The life sentence meted out to Gladys and Jamie in the 1994 trial had been seen, mainly from African communities in Mississippi, as a legal monstrosity, another, another example of how justice in the southern United States is still the heir to the darkest times in such as civil rights activists could be killed and buried in pits with impunity, for the only reason you want to enroll blacks to vote.

The two sisters had participated in the robbery of a motorist passing, along with three accomplices, had yielded a hit that $ 11 and had left the victim unharmed. The three accomplices if they got away with five years. The two women were found to be the "gang boss", had received life sentences.

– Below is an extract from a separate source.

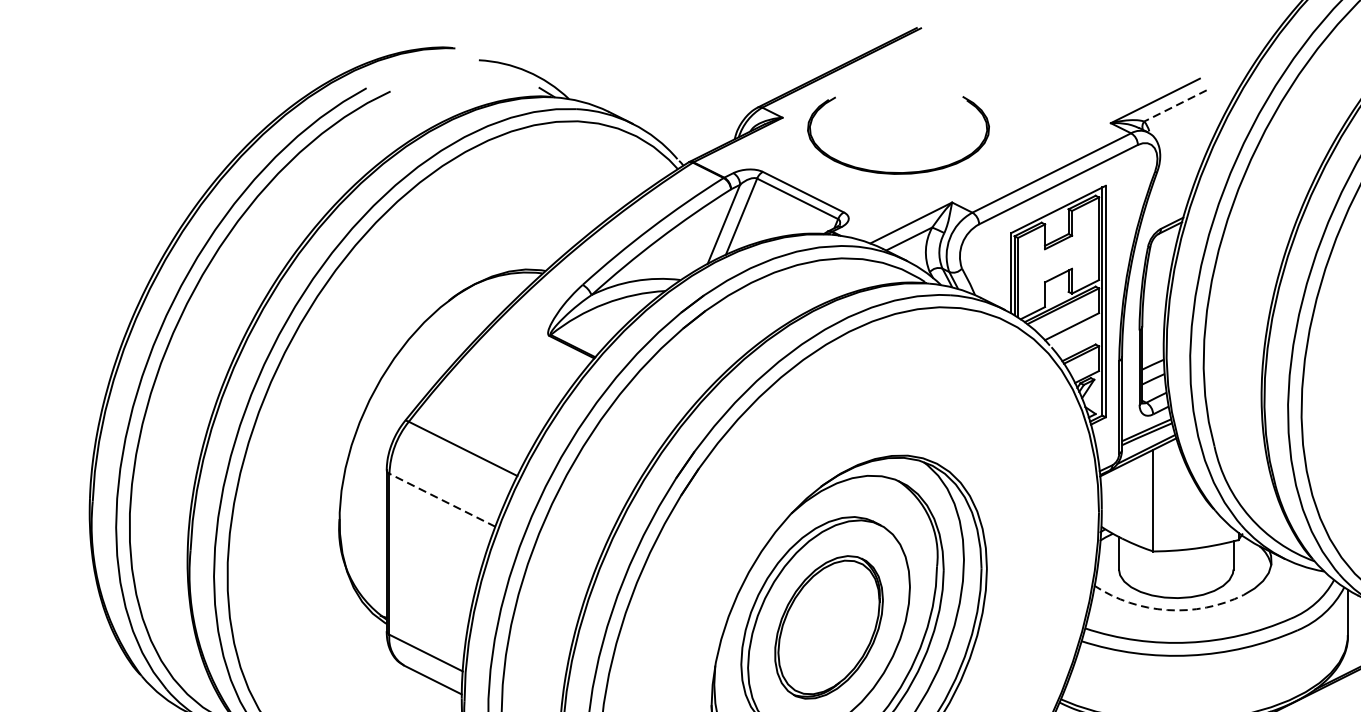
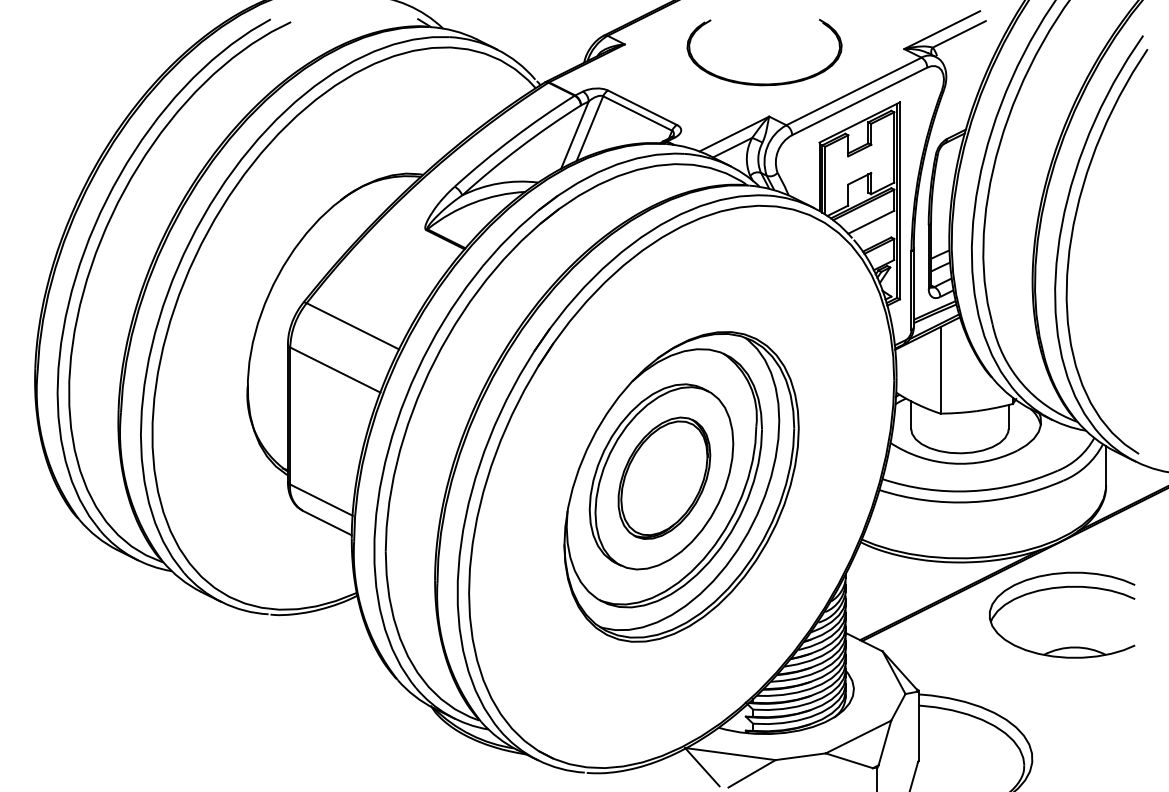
line: (1175, 106) -> (959, 34), dashed -> solid
part: (898, 171) -> (764, 83), moved
line: (441, 499) -> (334, 369), dashed -> solid
arc: (1167, 610) -> (952, 463), dashed -> solid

The news that the eldest, Jamie, a girl of 21 at the time of the crime, had begun to suffer from renal dialysis and was sentenced to life without the transplant, had rekindled the anger of the organizations for civil rights and justice right. In Mississippi, where a history of segregation, discrimination, racial hatred, the galloping of the 'Invisible Empire, "the Ku Klux Klan, is yesterday's story, if not today, the cold crust of social peace is always very thin.

Pickets and marches were reformed and fiery when the governor Barbour, former chairman of the Republican Party, now the governor and president of the U.S. government, he explained in an interview with a right-wing weekly, The Weekly Standard, that the inhabitants whites of his hometown, Yazoo, had chosen the segregation and separation of the schools not to racism but as a way to avoid violence and to control the KKK.

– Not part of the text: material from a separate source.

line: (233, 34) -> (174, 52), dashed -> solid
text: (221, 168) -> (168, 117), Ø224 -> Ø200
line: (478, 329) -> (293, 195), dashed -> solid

KKK A "good". Barbour was in hot water, heated not only by his defense of "Civic Committees" were organized against the threat that "black" with brutal methods thinner than those of the Klan, even some sticky suspected to have pocketed several million from the reconstruction of coasts of Mississippi distorted by Hurricane Katrina.

To get it back again from the pot, here are two sisters working in two kidneys, Gladys and Jamie. Both could not have been released from prison "on the word", ie in the form of conditioning, and their release in 2014, including in Mississippi, it was inevitable given the enormity of the initial penalty.

So why not take advantage and use the human case to free himself from a political case? "I think they paid enough of their debt to society" ... "no longer presents the risk of repeating the crime." Provided that the earliest possible transplant, will be released.

"The prison health facilities did not ensure the sterility of the dialysis procedure and put at risk of serious infections to the detainees." All applauded the move by the governor, including the NAACP, the largest African American organization. While the two women come out of prison thanks to a healthy kidney (but who will pay for the expensive transplant surgical procedure and postoperative care remains vague), the governor will come out from the corner where the interview ended with reckless.

Happy ending transplant in the U.S. state that has - and for some it is still a source of pride - the record of "rebellious Negroes" tortured, lynched and killed after the end of slavery in 1865, 538 victims, more than 490 of Georgia and 335 Louisiana. But Gladys and Jamie, a kidney patient tore the legalized lynching.